---- Supplied passage

The common themes that run through these cases — from global problems like poverty and racial issues to criminal justice issues like eyewitness misidentification, invalid or improper forensic science, overzealous police and prosecutors and inept defense counsel — cannot be ignored and continue to plague our criminal justice system.
According to the Death Penalty Information Center, more than 130 people have been released from death row because they were exonerated based on evidence that proved they were innocent. The chart below shows those exonerations state by state. The chart comes from a fact sheet (PDF) produced by the Death Penalty Information Center.
I’m sure I don’t need to tell you that about 70% of the people who have been exonerated are members of minority groups–mostly African Americans. One of the most frequent causes of false convictions is prosecutorial misconduct. For more information on this problem, see this report (PDF) by the Innocence Project. In late March, the Supreme Court basically gave carte blanche to dishonest prosecutors by deciding that a wrongfully convicted man who had spent 14 years on death row has no right to sue for damages. From the LA Times:
A bitterly divided Supreme Court on Tuesday tossed out a jury verdict won by a New Orleans man who spent 14 years on death row and came within weeks of execution because prosecutors had hidden a blood test and other evidence that would have proven his innocence.
The 5-4 decision delivered by Justice Clarence Thomas shielded the New Orleans district attorney’s office from being held liable for the mistakes of its prosecutors. The evidence of their misconduct did not prove “deliberate indifference” on the part of then-Dist. Atty. Harry Connick Sr., Thomas said.
Justice Ruth Bader Ginsburg emphasized her disapproval by reading her dissent in the courtroom, saying the court was shielding a city and its prosecutors from “flagrant” misconduct that nearly cost an innocent man his life.
“John Thompson spent 14 years isolated on death row before the truth came to light,” she said. He was innocent of the crimes that sent him to prison and prosecutors had “dishonored” their obligation to present the true facts to the jury, she said.
Besides Justice Ginsburg, Justices Sonia Sotomayor, Stephen Breyer and Elena Kagan also dissented from the majority opinion.
The Supreme Court has consistently shielded prosecutors from accountability for misconduct in the past, but Thompson had sued the New Orleans District Attorney’s office, claiming the office had demonstrated a “pattern of wrongdoing” and had failed to ensure that its attorneys obeyed the law. Now the Supremes have eliminated another check against willful misconduct by prosecutors.
Here from NPR is a brief summary of the case against Thompson:
In December of 1984, Raymond Liuzza Jr., the son of a prominent New Orleans business executive, was shot to death in front of his home. Police, acting on a tip, picked up two men, Kevin Freeman and John Thompson.
Thompson denied knowing anything about the shooting, but Freeman, in exchange for a one-year prison sentence, agreed to testify that he saw Thompson commit the crime.

--------

_What the task asks:_
Copy the passage on wrongful convictions from the words "The 5-4 decision" through "man his life.", and substitute "district attorneys" for every "prosecutors".

---- Entries supplied

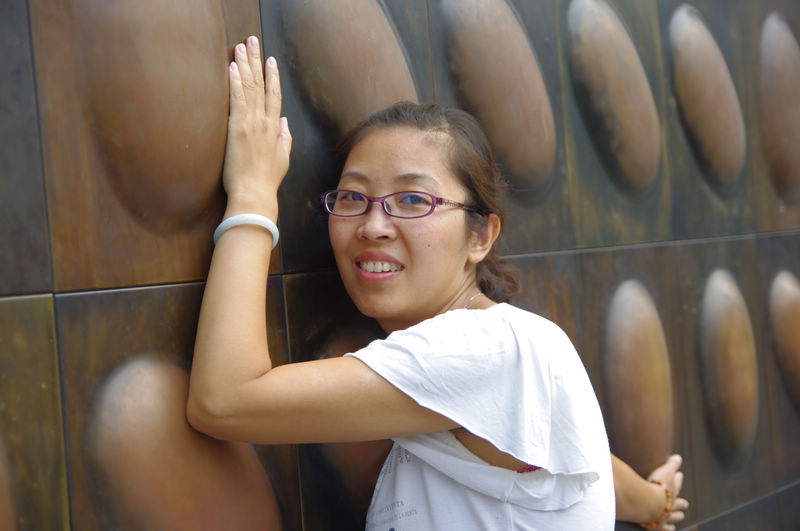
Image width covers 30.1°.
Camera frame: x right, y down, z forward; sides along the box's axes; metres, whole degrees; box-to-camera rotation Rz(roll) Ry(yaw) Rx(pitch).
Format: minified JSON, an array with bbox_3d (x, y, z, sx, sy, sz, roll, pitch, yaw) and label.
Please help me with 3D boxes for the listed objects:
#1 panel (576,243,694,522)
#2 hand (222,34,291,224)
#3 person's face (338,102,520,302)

--------

_Response:_
The 5-4 decision delivered by Justice Clarence Thomas shielded the New Orleans district attorney’s office from being held liable for the mistakes of its district attorneys. The evidence of their misconduct did not prove “deliberate indifference” on the part of then-Dist. Atty. Harry Connick Sr., Thomas said.
Justice Ruth Bader Ginsburg emphasized her disapproval by reading her dissent in the courtroom, saying the court was shielding a city and its district attorneys from “flagrant” misconduct that nearly cost an innocent man his life.